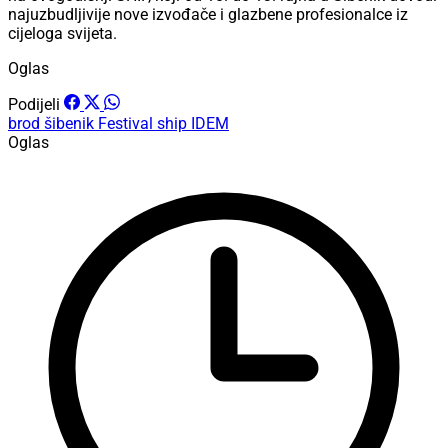
najuzbudljivije nove izvođače i glazbene profesionalce iz
cijeloga svijeta.
Oglas
Podijeli
brod
šibenik
Festival
ship
IDEM
Oglas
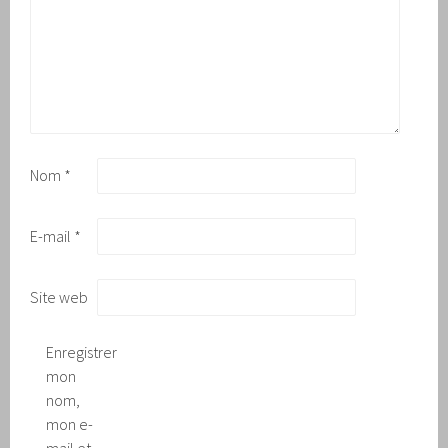
Nom
*
E-mail
*
Site web
Enregistrer
mon
nom,
mon e-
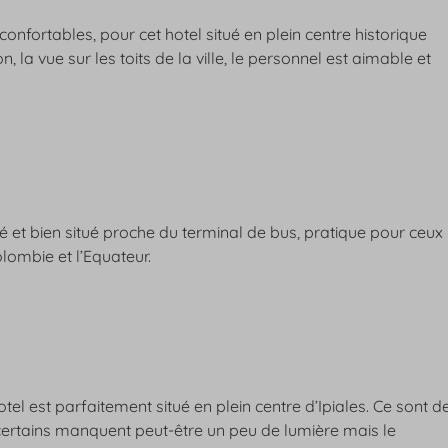
onfortables, pour cet hotel situé en plein centre historique
 la vue sur les toits de la ville, le personnel est aimable et
et bien situé proche du terminal de bus, pratique pour ceux
olombie et l’Equateur.
otel est parfaitement situé en plein centre d’Ipiales. Ce sont d
 certains manquent peut-être un peu de lumière mais le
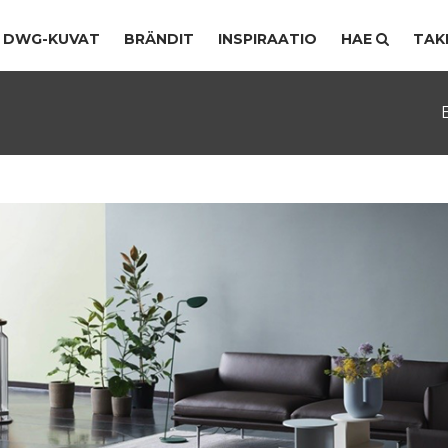
DWG-KUVAT
BRÄNDIT
INSPIRAATIO
HAE
TAK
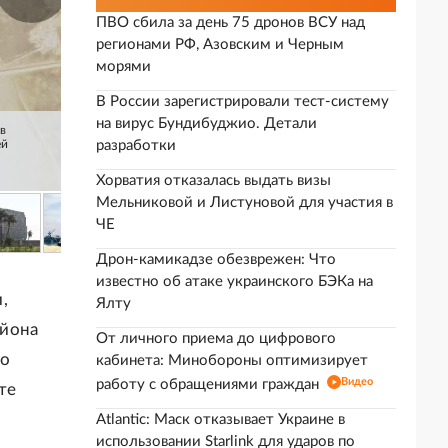
ПВО сбила за день 75 дронов ВСУ над
регионами РФ, Азовским и Черным
морями
В России зарегистрировали тест-систему
на вирус Бундибуджио. Детали
в
разработки
ей
Хорватия отказалась выдать визы
Мельниковой и Листуновой для участия в
ЧЕ
Дрон-камикадзе обезврежен: Что
известно об атаке украинского БЭКа на
,
Ялту
айона
От личного приема до цифрового
ло
кабинета: Минобороны оптимизирует
Видео
работу с обращениями граждан
те
Atlantic: Маск отказывает Украине в
использовании Starlink для ударов по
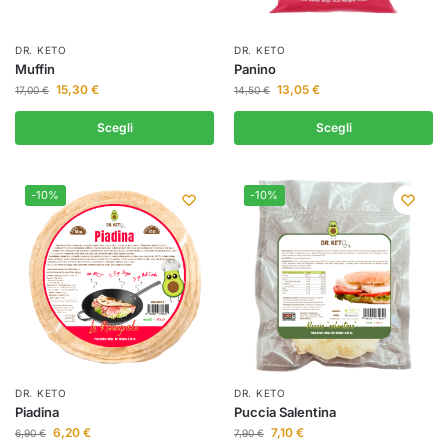
DR. KETO
DR. KETO
Muffin
Panino
15,30
€
13,05
€
17,00
€
14,50
€
Scegli
Scegli
-10%
-10%
DR. KETO
DR. KETO
Piadina
Puccia Salentina
6,20
€
7,10
€
6,90
€
7,90
€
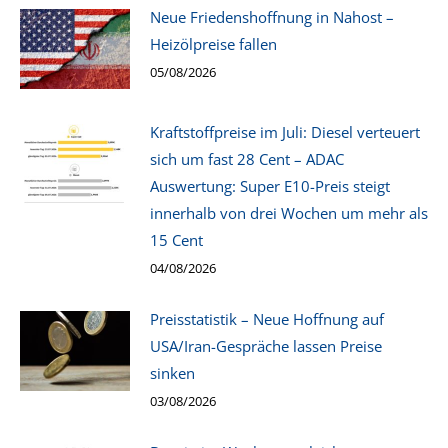
Neue Friedenshoffnung in Nahost –
Heizölpreise fallen
05/08/2026
Kraftstoffpreise im Juli: Diesel verteuert
sich um fast 28 Cent – ADAC
Auswertung: Super E10-Preis steigt
innerhalb von drei Wochen um mehr als
15 Cent
04/08/2026
Preisstatistik – Neue Hoffnung auf
USA/Iran-Gespräche lassen Preise
sinken
03/08/2026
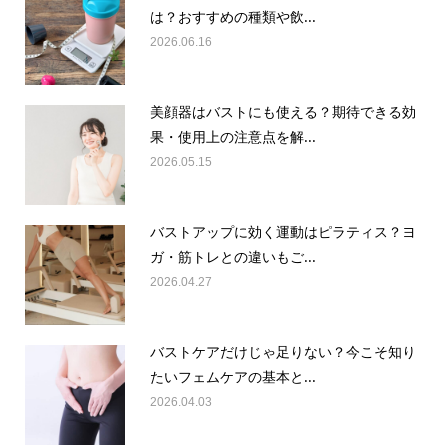
は？おすすめの種類や飲...
2026.06.16
美顔器はバストにも使える？期待できる効
果・使用上の注意点を解...
2026.05.15
バストアップに効く運動はピラティス？ヨ
ガ・筋トレとの違いもご...
2026.04.27
バストケアだけじゃ足りない？今こそ知り
たいフェムケアの基本と...
2026.04.03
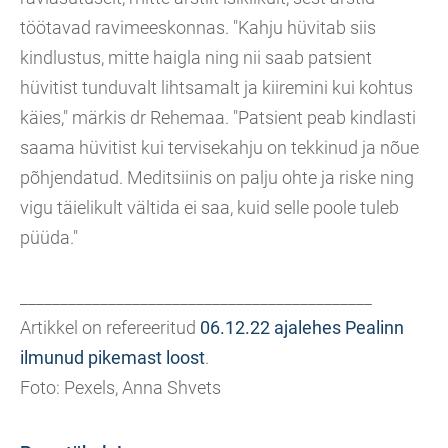
töötavad ravimeeskonnas. "Kahju hüvitab siis
kindlustus, mitte haigla ning nii saab patsient
hüvitist tunduvalt lihtsamalt ja kiiremini kui kohtus
käies," märkis dr Rehemaa. "Patsient peab kindlasti
saama hüvitist kui tervisekahju on tekkinud ja nõue
põhjendatud. Meditsiinis on palju ohte ja riske ning
vigu täielikult vältida ei saa, kuid selle poole tuleb
püüda."
____________________________________________
Artikkel on refereeritud
06.12.22 ajalehes Pealinn
ilmunud pikemast loost
.
Foto: Pexels, Anna Shvets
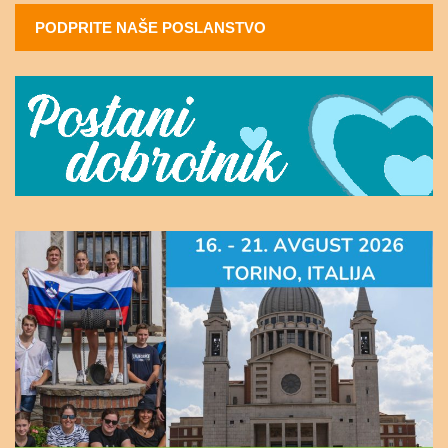
PODPRITE NAŠE POSLANSTVO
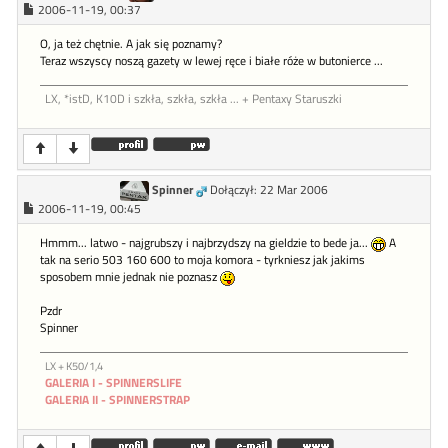
2006-11-19, 00:37
O, ja też chętnie. A jak się poznamy?
Teraz wszyscy noszą gazety w lewej ręce i białe róże w butonierce ...
LX, *istD, K10D i szkła, szkła, szkła ... + Pentaxy Staruszki
Spinner
Dołączył: 22 Mar 2006
2006-11-19, 00:45
Hmmm... latwo - najgrubszy i najbrzydszy na gieldzie to bede ja...
A
tak na serio 503 160 600 to moja komora - tyrkniesz jak jakims
sposobem mnie jednak nie poznasz
Pzdr
Spinner
LX + K50/1,4
GALERIA I - SPINNERSLIFE
GALERIA II - SPINNERSTRAP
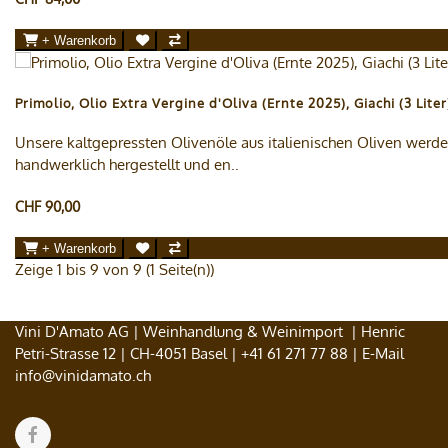
+ Warenkorb
Primolio, Olio Extra Vergine d'Oliva (Ernte 2025), Giachi (3 Liter
Unsere kaltgepressten Olivenöle aus italienischen Oliven werd
handwerklich hergestellt und en..
CHF 90,00
+ Warenkorb
Zeige 1 bis 9 von 9 (1 Seite(n))
Vini D'Amato AG | Weinhandlung & Weinimport | Henric
Petri-Strasse 12 | CH-4051 Basel |
+41 61 271 77 88
| E-Mail
info@vinidamato.ch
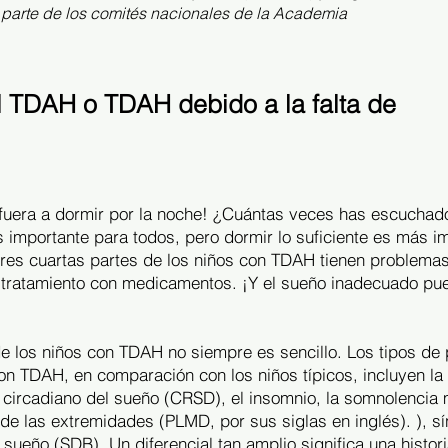
 parte de los comités nacionales de la Academia
 TDAH o TDAH debido a la falta de
se fuera a dormir por la noche! ¿Cuántas veces has escuchad
importante para todos, pero dormir lo suficiente es más imp
res cuartas partes de los niños con TDAH tienen problemas s
r tratamiento con medicamentos. ¡Y el sueño inadecuado pu
e los niños con TDAH no siempre es sencillo. Los tipos d
on TDAH, en comparación con los niños típicos, incluyen la 
o circadiano del sueño (CRSD), el insomnio, la somnolencia m
 de las extremidades (PLMD, por sus siglas en inglés). ), s
l sueño (SDB). Un diferencial tan amplio significa una histor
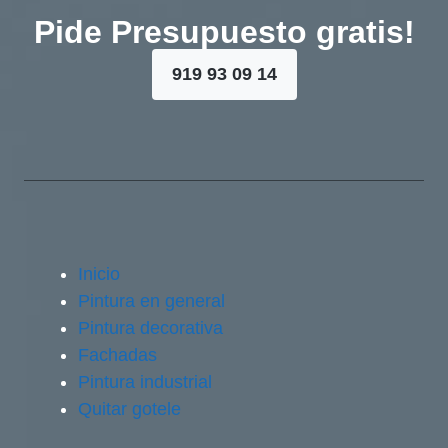
Pide Presupuesto gratis!
919 93 09 14
Inicio
Pintura en general
Pintura decorativa
Fachadas
Pintura industrial
Quitar gotele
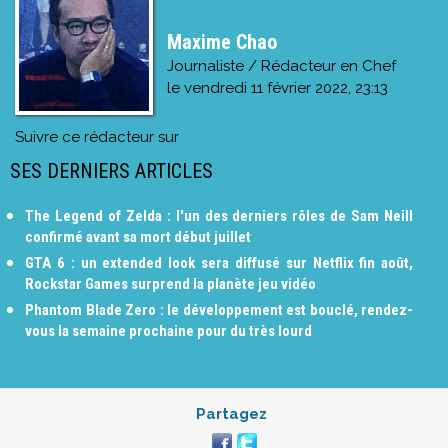
Maxime Chao
Journaliste / Rédacteur en Chef
le
vendredi 11 février 2022, 23:13
Suivre ce rédacteur sur
SES DERNIERS ARTICLES
The Legend of Zelda : l'un des derniers rôles de Sam Neill
confirmé avant sa mort début juillet
GTA 6 : un extended look sera diffusé sur Netflix fin août,
Rockstar Games surprend la planète jeu vidéo
Phantom Blade Zero : le développement est bouclé, rendez-
vous la semaine prochaine pour du très lourd
Partagez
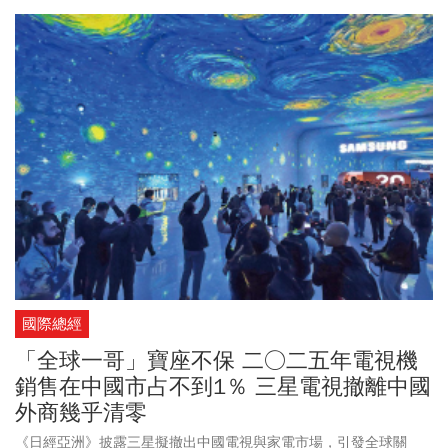
國際總經
「全球一哥」寶座不保 二○二五年電視機
銷售在中國市占不到1％ 三星電視撤離中國
外商幾乎清零
《日經亞洲》披露三星擬撤出中國電視與家電市場，引發全球關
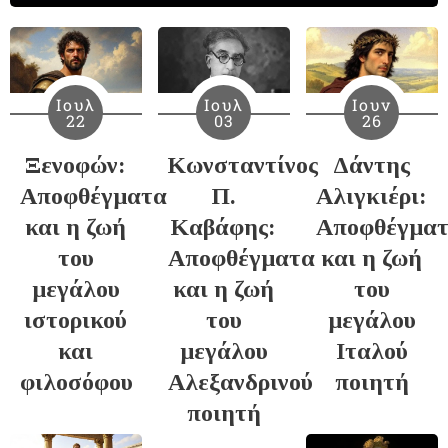
Ιουλ
Ιουλ
Ιουν
22
03
26
Ξενοφών:
Κωνσταντίνος
Δάντης
Αποφθέγματα
Π.
Αλιγκιέρι:
και η ζωή
Καβάφης:
Αποφθέγμα
του
Αποφθέγματα
και η ζωή
μεγάλου
και η ζωή
του
ιστορικού
του
μεγάλου
και
μεγάλου
Ιταλού
φιλοσόφου
Αλεξανδρινού
ποιητή
ποιητή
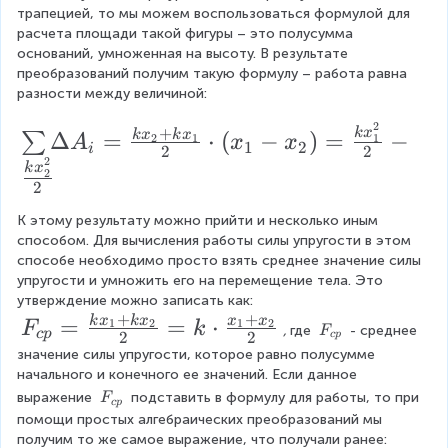
трапецией, то мы можем воспользоваться формулой для 
расчета площади такой фигуры – это полусумма 
оснований, умноженная на высоту. В результате 
преобразований получим такую формулу – работа равна 
разности между величиной:
2
\
+
k
x
Δ
=
⋅
(
−
)
=
−
k
x
k
x
∑
2
1
1
A
x
x
1
2
i
2
2
s
2
k
x
2
u
2
m
К этому результату можно прийти и несколько иным 
способом. Для вычисления работы силы упругости в этом 
\
способе необходимо просто взять среднее значение силы 
D
упругости и умножить его на перемещение тела. Это 
el
утверждение можно записать как: 
+
+
F
=
=
⋅
k
x
k
x
x
x
1
2
1
2
t
F
k
F
, 
где 
 - среднее 
F
c
p
2
2
c
p
_
_
a
значение силы упругости, которое равно полусумме 
{
начального и конечного ее значений. Если данное 
{
A
c
F
выражение 
 подставить в формулу для работы, то при 
F
c
c
p
p
_i
_
помощи простых алгебраических преобразований мы 
}
p
{
=
получим то же самое выражение, что получали ранее:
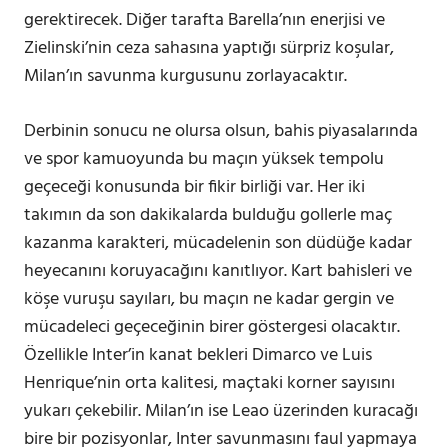
gerektirecek. Diğer tarafta Barella’nın enerjisi ve
Zielinski’nin ceza sahasına yaptığı sürpriz koşular,
Milan’ın savunma kurgusunu zorlayacaktır.
Derbinin sonucu ne olursa olsun, bahis piyasalarında
ve spor kamuoyunda bu maçın yüksek tempolu
geçeceği konusunda bir fikir birliği var. Her iki
takımın da son dakikalarda bulduğu gollerle maç
kazanma karakteri, mücadelenin son düdüğe kadar
heyecanını koruyacağını kanıtlıyor. Kart bahisleri ve
köşe vuruşu sayıları, bu maçın ne kadar gergin ve
mücadeleci geçeceğinin birer göstergesi olacaktır.
Özellikle Inter’in kanat bekleri Dimarco ve Luis
Henrique’nin orta kalitesi, maçtaki korner sayısını
yukarı çekebilir. Milan’ın ise Leao üzerinden kuracağı
bire bir pozisyonlar, Inter savunmasını faul yapmaya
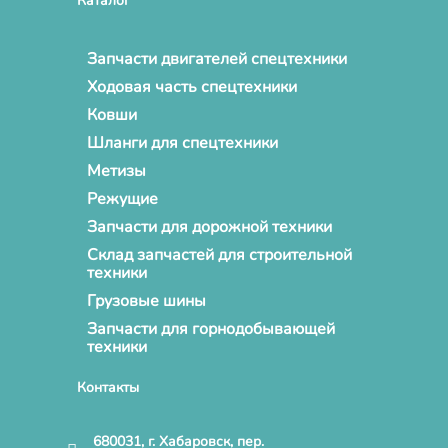
Каталог
Запчасти двигателей спецтехники
Ходовая часть спецтехники
Ковши
Шланги для спецтехники
Метизы
Режущие
Запчасти для дорожной техники
Склад запчастей для строительной
техники
Грузовые шины
Запчасти для горнодобывающей
техники
Контакты
680031, г. Хабаровск, пер.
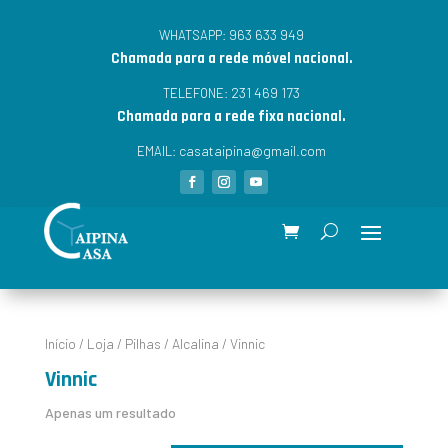
963 633 949
WHATSAPP:
Chamada para a rede móvel nacional.
231 469 173
TELEFONE:
Chamada para a rede fixa nacional.
casataipina@gmail.com
EMAIL:
Início
/
Loja
/
Pilhas
/
Alcalina
/ Vinnic
Vinnic
Apenas um resultado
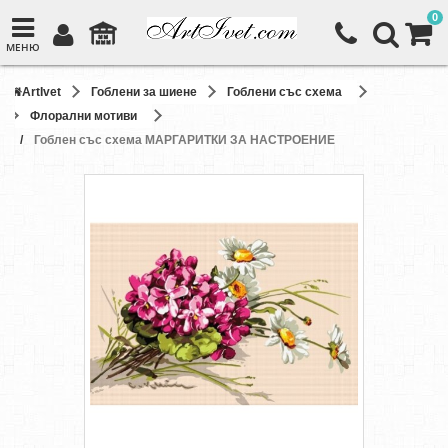
0
МЕНЮ
ArtIvet
Гоблени за шиене
Гоблени със схема
Флорални мотиви
Гоблен със схема МАРГАРИТКИ ЗА НАСТРОЕНИЕ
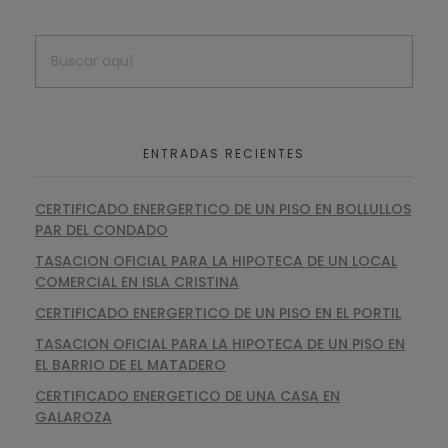
ENTRADAS RECIENTES
CERTIFICADO ENERGERTICO DE UN PISO EN BOLLULLOS
PAR DEL CONDADO
TASACION OFICIAL PARA LA HIPOTECA DE UN LOCAL
COMERCIAL EN ISLA CRISTINA
CERTIFICADO ENERGERTICO DE UN PISO EN EL PORTIL
TASACION OFICIAL PARA LA HIPOTECA DE UN PISO EN
EL BARRIO DE EL MATADERO
CERTIFICADO ENERGETICO DE UNA CASA EN
GALAROZA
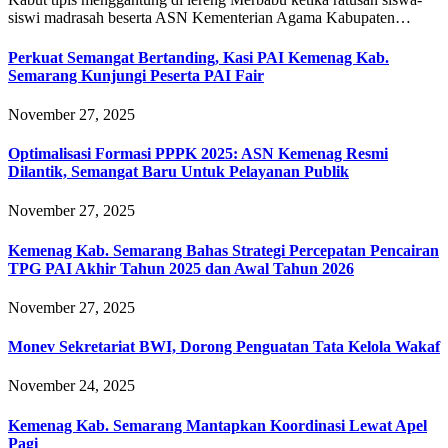
siswi madrasah beserta ASN Kementerian Agama Kabupaten…
Perkuat Semangat Bertanding, Kasi PAI Kemenag Kab.
Semarang Kunjungi Peserta PAI Fair
November 27, 2025
Optimalisasi Formasi PPPK 2025: ASN Kemenag Resmi
Dilantik, Semangat Baru Untuk Pelayanan Publik
November 27, 2025
Kemenag Kab. Semarang Bahas Strategi Percepatan Pencairan
TPG PAI Akhir Tahun 2025 dan Awal Tahun 2026
November 27, 2025
Monev Sekretariat BWI, Dorong Penguatan Tata Kelola Wakaf
November 24, 2025
Kemenag Kab. Semarang Mantapkan Koordinasi Lewat Apel
Pagi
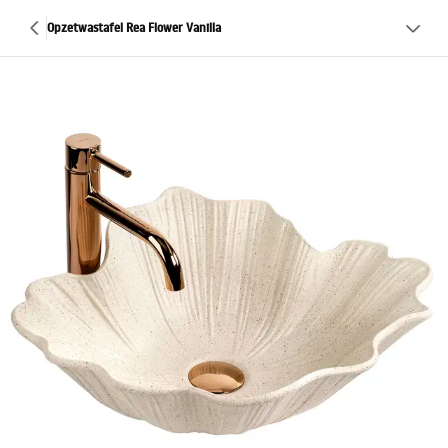
Opzetwastafel Rea Flower Vanilla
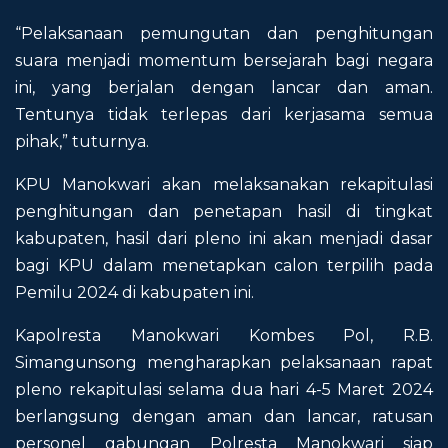
“Pelaksanaan pemungutan dan penghitungan
suara menjadi momentum bersejarah bagi negara
ini, yang berjalan dengan lancar dan aman.
Tentunya tidak terlepas dari kerjasama semua
pihak,” tuturnya.
KPU Manokwari akan melaksanakan rekapitulasi
penghitungan dan penetapan hasil di tingkat
kabupaten, hasil dari pleno ini akan menjadi dasar
bagi KPU dalam menetapkan calon terpilih pada
Pemilu 2024 di kabupaten ini.
Kapolresta Manokwari Kombes Pol, R.B.
Simangunsong mengharapkan pelaksanaan rapat
pleno rekapitulasi selama dua hari 4-5 Maret 2024
berlangsung dengan aman dan lancar, ratusan
personel gabungan Polresta Manokwari siap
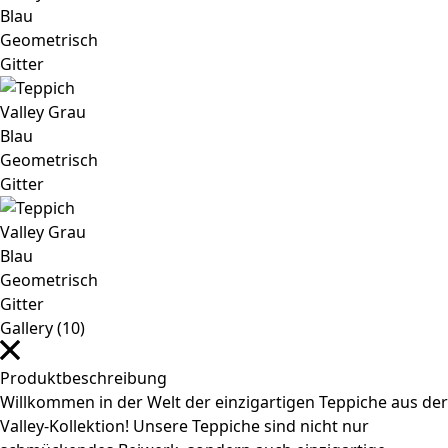
Gallery (10)
Produktbeschreibung
Willkommen in der Welt der einzigartigen Teppiche aus der
Valley-Kollektion! Unsere Teppiche sind nicht nur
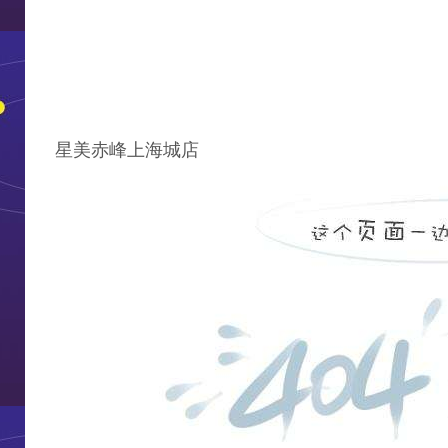
星美赤峰上海城店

++++++++

Task to carry out:
Rewrite the listing from the line with "parte de los" to the line with "r tratamiento con", changing "noche" to "tarde" and leaving everything else as it is.

Your solution:
 parte de los comités nacionales de la Academia
 TDAH o TDAH debido a la falta de
se fuera a dormir por la tarde! ¿Cuántas veces has escuchad
importante para todos, pero dormir lo suficiente es más imp
res cuartas partes de los niños con TDAH tienen problemas s
r tratamiento con medicamentos. ¡Y el sueño inadecuado pu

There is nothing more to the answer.